By Michael T. Klare
Only a handful of global technology firms have adopted explicit policies to prevent their products from being used in lethal autonomous weapons systems, also called “killer robots,” according to a survey published in August. Such weapons have become highly controversial because they are gaining a capacity to identify and attack targets without human supervision.
Just seven of 50 companies surveyed in 12 nations were rated as following the best practices of ensuring their technology would not be used in these systems.

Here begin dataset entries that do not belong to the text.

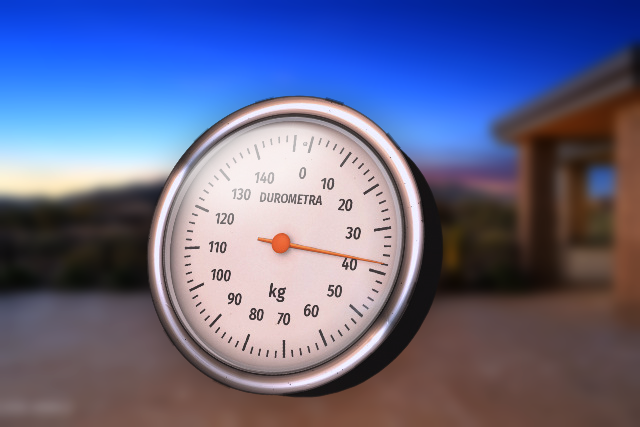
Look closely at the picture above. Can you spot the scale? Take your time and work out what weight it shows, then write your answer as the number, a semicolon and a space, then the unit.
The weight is 38; kg
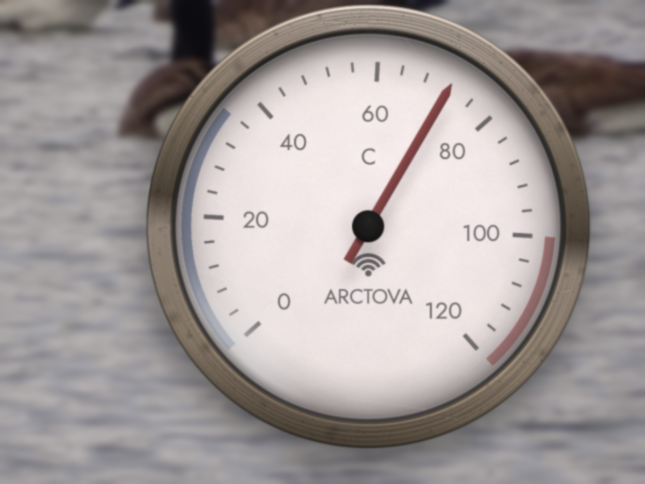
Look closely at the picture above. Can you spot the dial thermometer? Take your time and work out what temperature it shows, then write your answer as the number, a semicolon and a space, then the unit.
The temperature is 72; °C
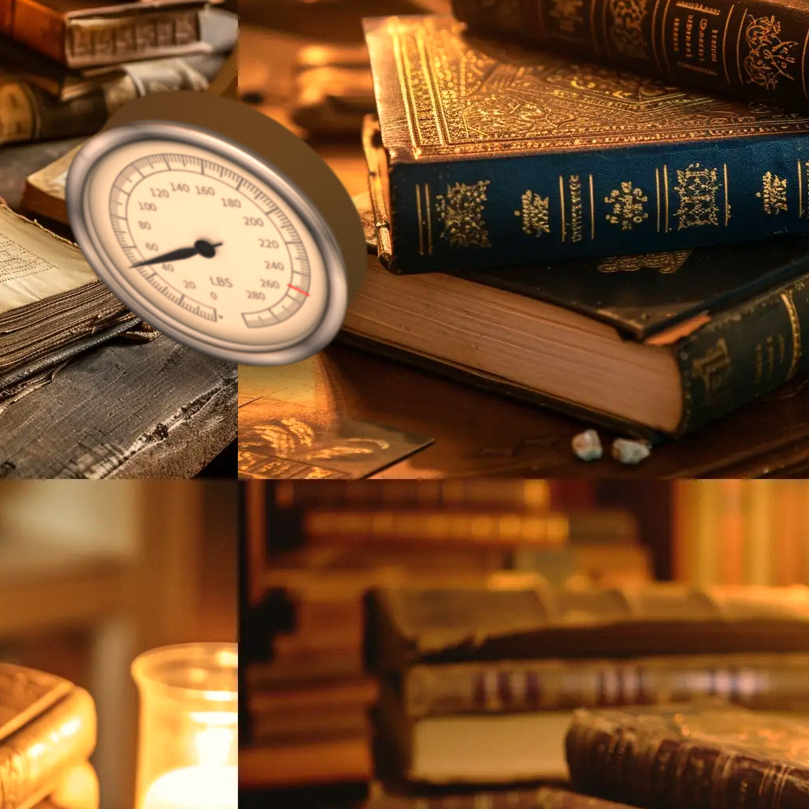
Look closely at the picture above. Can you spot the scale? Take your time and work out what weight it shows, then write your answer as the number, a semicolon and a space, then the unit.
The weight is 50; lb
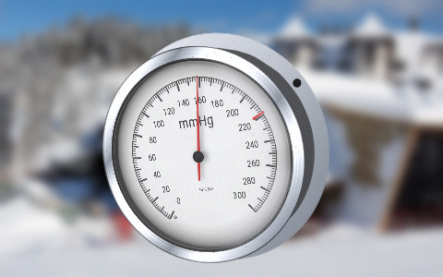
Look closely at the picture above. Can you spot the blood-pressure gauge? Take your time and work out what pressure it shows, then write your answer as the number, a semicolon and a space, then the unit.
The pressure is 160; mmHg
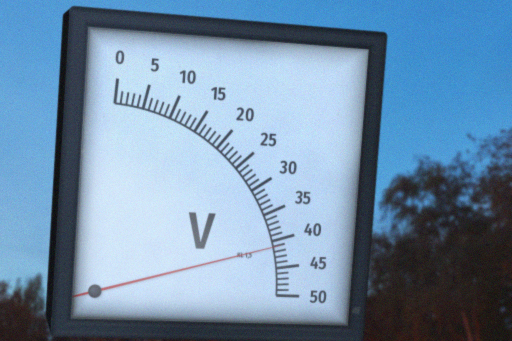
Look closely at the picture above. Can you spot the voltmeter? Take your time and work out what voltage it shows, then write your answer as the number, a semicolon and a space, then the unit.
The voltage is 41; V
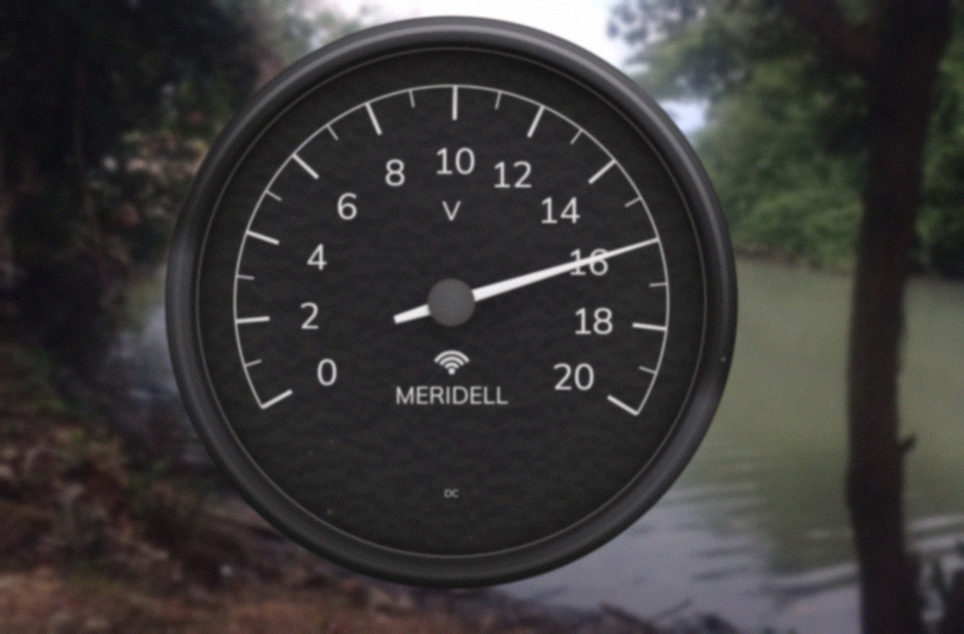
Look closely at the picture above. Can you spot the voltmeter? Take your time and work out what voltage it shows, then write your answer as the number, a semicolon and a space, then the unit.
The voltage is 16; V
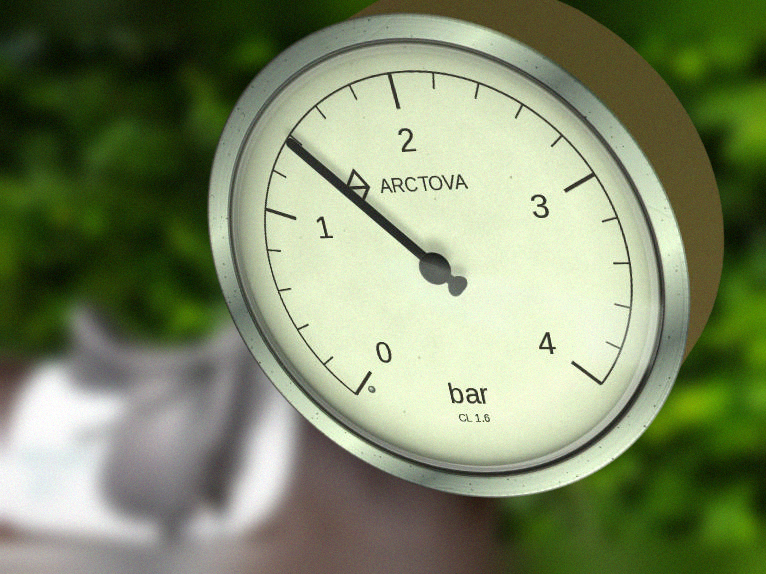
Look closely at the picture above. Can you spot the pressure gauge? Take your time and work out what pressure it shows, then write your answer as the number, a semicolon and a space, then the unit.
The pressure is 1.4; bar
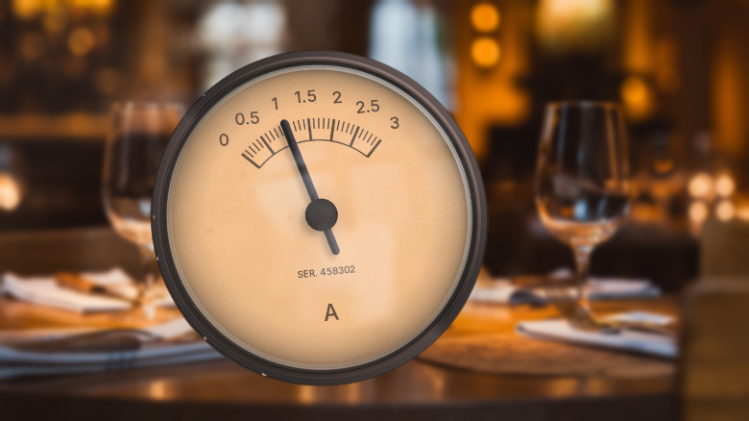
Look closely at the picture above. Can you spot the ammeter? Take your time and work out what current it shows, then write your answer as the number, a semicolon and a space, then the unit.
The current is 1; A
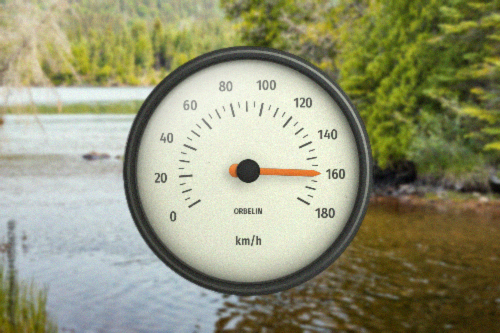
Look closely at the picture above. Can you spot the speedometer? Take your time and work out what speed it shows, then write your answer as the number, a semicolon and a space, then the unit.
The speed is 160; km/h
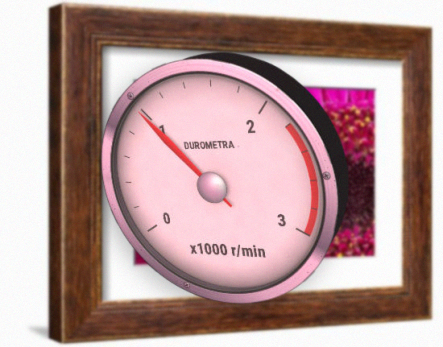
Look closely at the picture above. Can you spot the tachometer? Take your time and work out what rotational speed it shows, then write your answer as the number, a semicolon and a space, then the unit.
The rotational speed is 1000; rpm
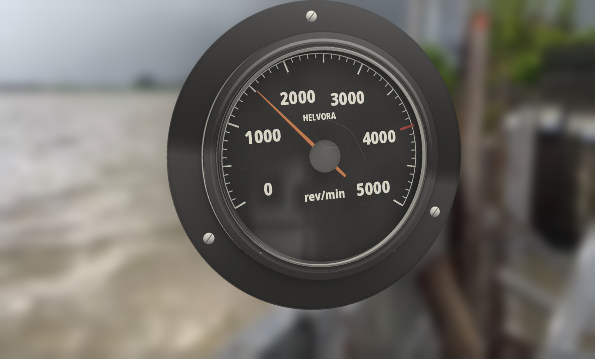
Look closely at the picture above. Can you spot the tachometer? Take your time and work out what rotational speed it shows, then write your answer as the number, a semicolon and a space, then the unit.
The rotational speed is 1500; rpm
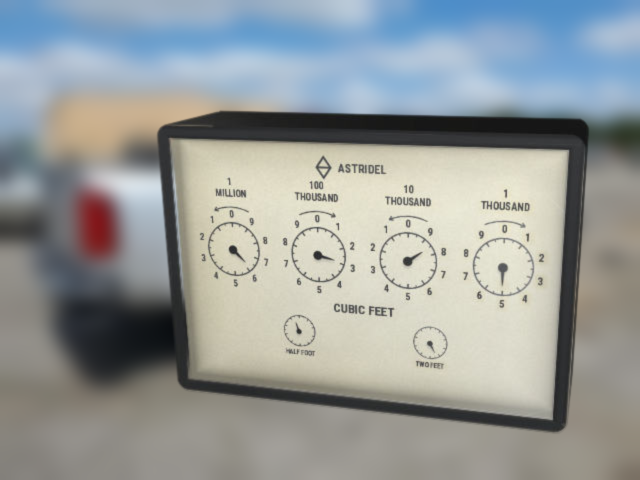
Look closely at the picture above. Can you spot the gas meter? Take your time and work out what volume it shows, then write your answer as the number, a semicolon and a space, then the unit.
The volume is 628500; ft³
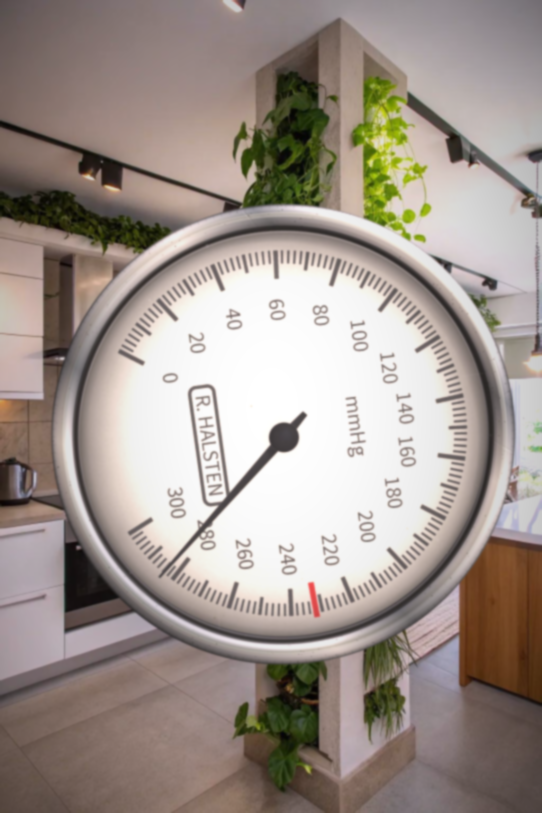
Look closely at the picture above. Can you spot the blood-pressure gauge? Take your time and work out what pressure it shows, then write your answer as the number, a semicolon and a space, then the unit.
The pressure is 284; mmHg
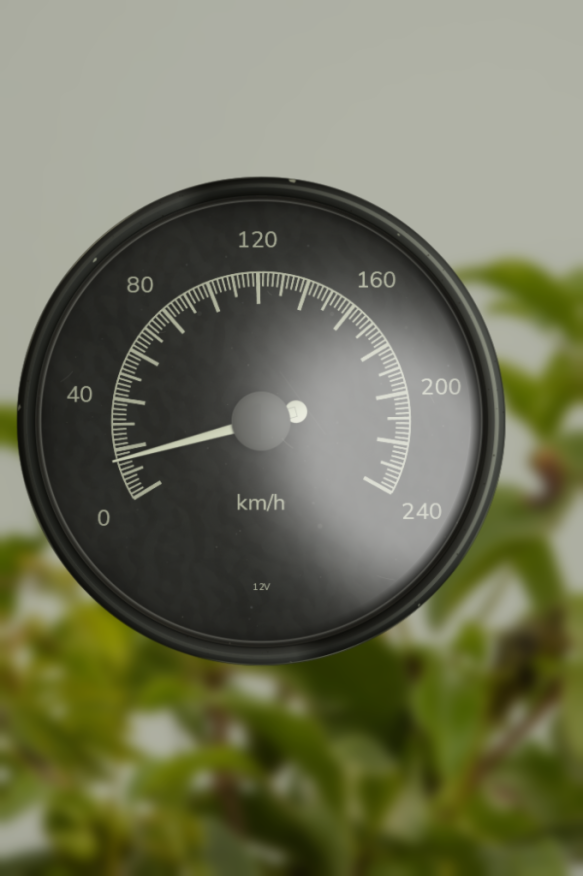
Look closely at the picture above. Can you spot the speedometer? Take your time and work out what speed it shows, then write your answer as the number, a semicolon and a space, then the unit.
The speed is 16; km/h
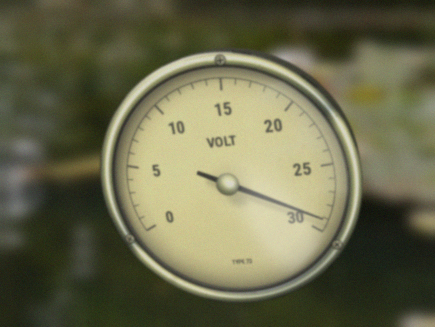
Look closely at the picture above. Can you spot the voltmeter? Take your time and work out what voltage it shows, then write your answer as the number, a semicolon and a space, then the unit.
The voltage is 29; V
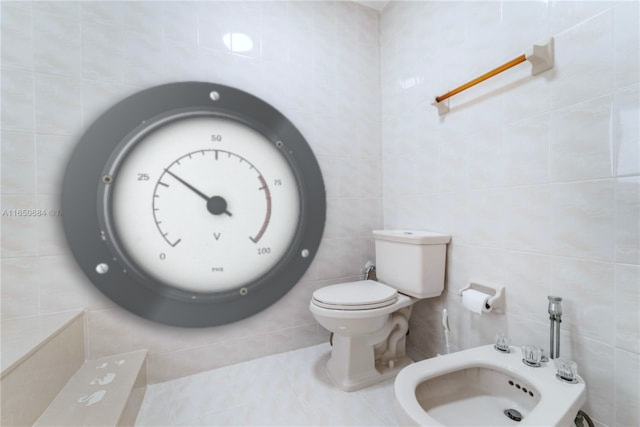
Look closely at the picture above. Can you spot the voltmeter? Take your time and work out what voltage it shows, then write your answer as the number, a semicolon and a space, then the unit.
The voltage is 30; V
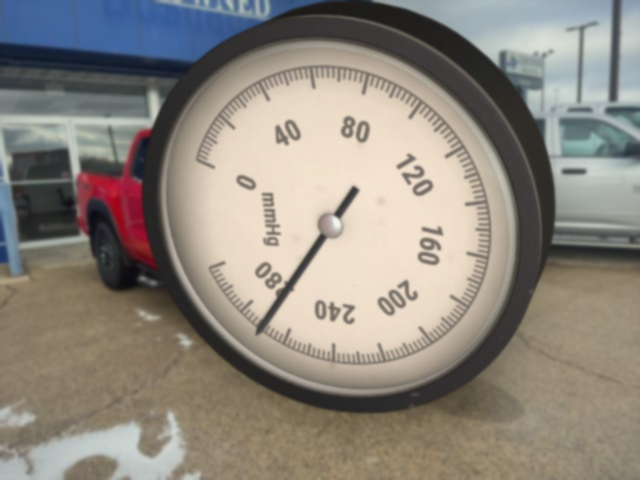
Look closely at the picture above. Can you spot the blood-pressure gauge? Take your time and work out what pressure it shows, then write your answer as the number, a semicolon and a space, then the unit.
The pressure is 270; mmHg
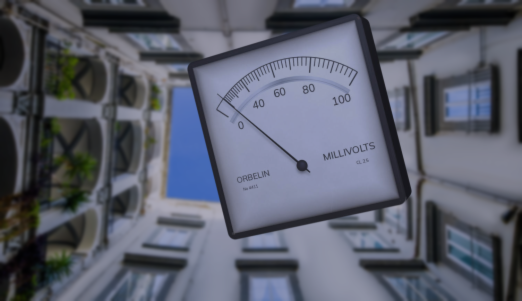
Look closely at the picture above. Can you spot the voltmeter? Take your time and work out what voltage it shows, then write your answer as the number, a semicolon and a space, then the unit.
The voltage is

The survey, called “Don’t Be Evil?” was conducted by PAX, a Dutch advocacy group.
“Don’t Be Evil” was once the official motto of Google, where thousands of workers signed an open letter in April 2018 calling on the company to cancel its involvement with Project Maven, a Pentagon-funded initiative aimed at harnessing artificial intelligence (AI) for the interpretation of video images that would potentially enable lethal attacks by autonomous weapons systems. Google’s management chose not to renew the contract when it came up for renewal in June of that year, promising that the company would not help develop AI for “weapons or other technologies whose principal purpose or implementation is to cause or directly facilitate injury to people.”
The PAX survey queried major firms known to be developing technologies relevant to autonomous weaponry, such as AI software and systems integration, pattern recognition, aerial drones and swarming, and ground robotics. The list included many household names (Amazon, Google, IBM, and Microsoft) as well as less-known firms involved in specific facets of tech development (Anduril, Clarifai, and Palantir). The companies were asked to describe their policies on development of these weapons systems on a questionnaire submitted by PAX; some responded, some declined.
Using survey responses and open-source literature, PAX analysts placed the companies into one of three categories: Best Practices (firms that explained their policies for preventing the use of their technology in developing lethal autonomous weapons systems); Medium Concern (firms known to be working on military applications of their technologies that refused to answer the survey or did answer the survey and claimed their military work did not encompass these systems); and High Concern (firms working on military applications of relevant technologies that refused to answer the survey).
Only seven companies, including Google and General Robotics, were rated as Best Practices; another 22, including Apple, Facebook, and IBM, were placed in the Medium Concern category; and 21, including Amazon, Intel, and Microsoft, were rated in the High Concern column.
With no international agreement in place to constrain the development and deployment of lethal autonomous weapons systems, a greater burden falls on executives of the major tech firms to establish and enforce ethical principles on the military applications of their products. Although officials at some tech firms, such as Google, have expressed reservations about working for the military on projects related to these systems, their colleagues at other companies have professed a willingness to work for the Defense Department or the militaries of other countries on such devices. This lack of consistency could lead to an unregulated environment in which the introduction of these systems proceeds apace. By publishing its survey, PAX hopes to encourage greater transparency and self-restraint on the part of key tech firms.
“Companies working on these technologies…need to have policies that make clear how and when they draw the line regarding the military application of their technology,” said the PAX report.